HDFC Bank's Q1 provides some relief to investors despite higher bad loans

Topics HDFC Bank | Q1 results | Bad loans

Analysts believe, this is a prudent step in the current environment.
HDFC Bank’s June 2020 quarter (Q1) numbers, reported last Saturday, offer comfort to investors on the asset quality front with small moratorium book, accelerated recognition of non-performing assets (NPAs), and higher provisioning. Therefore, despite higher bad loans and a sharp fall in retail loan originations in Q1, the stock of HDFC Bank jumped 3.1 per cent on Monday, outperforming the Nifty Bank index, which gained 1.6 per cent.

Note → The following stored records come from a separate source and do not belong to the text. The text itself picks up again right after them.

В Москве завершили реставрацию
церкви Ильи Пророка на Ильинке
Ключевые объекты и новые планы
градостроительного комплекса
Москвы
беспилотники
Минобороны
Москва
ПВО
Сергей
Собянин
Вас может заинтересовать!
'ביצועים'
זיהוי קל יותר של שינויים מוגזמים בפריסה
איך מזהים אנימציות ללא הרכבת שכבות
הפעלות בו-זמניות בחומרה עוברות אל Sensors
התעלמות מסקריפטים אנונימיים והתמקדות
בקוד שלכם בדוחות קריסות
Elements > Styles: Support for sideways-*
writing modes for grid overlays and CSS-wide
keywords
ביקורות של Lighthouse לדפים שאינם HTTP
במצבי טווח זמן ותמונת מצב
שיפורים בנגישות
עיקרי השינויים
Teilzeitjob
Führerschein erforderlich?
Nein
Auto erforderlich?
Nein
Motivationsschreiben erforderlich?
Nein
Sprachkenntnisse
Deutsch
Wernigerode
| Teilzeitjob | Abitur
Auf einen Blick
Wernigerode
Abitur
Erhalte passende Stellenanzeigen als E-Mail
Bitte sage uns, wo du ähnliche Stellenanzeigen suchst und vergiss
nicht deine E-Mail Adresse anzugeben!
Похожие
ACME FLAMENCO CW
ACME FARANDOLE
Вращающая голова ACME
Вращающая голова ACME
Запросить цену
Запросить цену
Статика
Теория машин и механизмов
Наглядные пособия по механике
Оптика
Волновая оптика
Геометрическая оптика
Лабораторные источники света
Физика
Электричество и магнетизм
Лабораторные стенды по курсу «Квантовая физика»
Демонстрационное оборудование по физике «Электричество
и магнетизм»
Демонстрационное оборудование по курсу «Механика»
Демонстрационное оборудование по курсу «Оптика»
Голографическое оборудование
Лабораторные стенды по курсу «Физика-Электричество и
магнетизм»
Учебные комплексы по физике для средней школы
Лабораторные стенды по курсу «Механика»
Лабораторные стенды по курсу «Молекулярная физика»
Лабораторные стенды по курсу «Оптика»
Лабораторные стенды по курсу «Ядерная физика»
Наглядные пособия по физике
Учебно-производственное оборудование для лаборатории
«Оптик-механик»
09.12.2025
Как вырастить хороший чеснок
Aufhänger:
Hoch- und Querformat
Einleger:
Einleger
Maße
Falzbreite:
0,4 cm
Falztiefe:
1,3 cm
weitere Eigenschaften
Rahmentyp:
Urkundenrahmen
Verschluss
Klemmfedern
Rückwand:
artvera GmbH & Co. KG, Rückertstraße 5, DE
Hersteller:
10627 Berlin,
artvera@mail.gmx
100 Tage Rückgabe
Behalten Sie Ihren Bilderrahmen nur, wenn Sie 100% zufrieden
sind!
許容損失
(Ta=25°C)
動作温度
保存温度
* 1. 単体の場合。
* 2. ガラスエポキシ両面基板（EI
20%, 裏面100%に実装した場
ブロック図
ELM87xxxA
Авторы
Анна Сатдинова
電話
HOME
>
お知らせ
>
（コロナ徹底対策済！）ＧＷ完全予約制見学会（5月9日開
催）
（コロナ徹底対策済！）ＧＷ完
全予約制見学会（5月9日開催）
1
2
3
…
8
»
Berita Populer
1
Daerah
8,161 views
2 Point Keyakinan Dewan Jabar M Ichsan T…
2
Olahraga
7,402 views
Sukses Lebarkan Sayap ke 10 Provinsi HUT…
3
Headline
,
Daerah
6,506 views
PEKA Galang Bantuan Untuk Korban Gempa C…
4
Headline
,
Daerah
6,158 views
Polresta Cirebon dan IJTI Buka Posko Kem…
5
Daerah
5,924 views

In Q1, gross NPAs or bad loans were up 9 per cent quarter-on-quarter to Rs 13,773.5 crore, mainly because of the accelerated NPA recognition based on the bank's analytical tool. Analysts believe this is a prudent step in the current environment. What’s also comforting is the bank’s moratorium book, which is largely from the retail segment, is just 9 per cent — so far, the lowest in the industry. Notably, 97-98 per cent of the customers opting for a moratorium have no overdue and have received their salary.
Rohan Mandora, vice-president at Equirus Securities, says: “A drop in retail loan originations, which is mainly due to the lockdown, is not a big concern for HDFC Bank. In fact, a lower moratorium book of 9 per cent is comforting, though future asset quality trends need to be monitored.” In the current situation, asset quality is important rather than growth, says Mandora, who has lowered the stock’s rating to “add” from “long”, mainly due to rich valuation and the current unprecedented environment. Analysts at JM Financial who have a “buy” rating say: “We favour HDFC Bank for its lower asset quality risks, one of the best cost-efficiency ratios, strong liabilities defence, and high capital base.”

 

 
Further, the bank has continued to shore up its contingent provisioning, resulting in a 49 per cent year-on-year increase in bad loan provisions. The management also believes contingent provisions (Rs 4,000 crore; 40 basis point of the loan book) are sufficient to manage the stress. The total provisioning coverage ratio, including general, contingent, and floating provisioning, stands at 149 per cent. Analysts at Motilal Oswal Securities say though slippages will increase during October 2020-March 2021, higher provisioning buffer can limit the overall impact on earnings.
In Q1, higher treasury income, lower operating expenses, and 18 per cent year-on-year growth in net interest income, led by a 21 per cent year-on-year increase in advances, supported the bank’s bottom line. Its profit before tax grew 4.7 per cent year-on-year to Rs 8,937.8 crore.

 
The bank has also indicated at an internal successor to Aditya Puri, MD of HDFC Bank, whose tenure ends in October. This has helped partly allay the long-standing concern on leadership change, say analysts.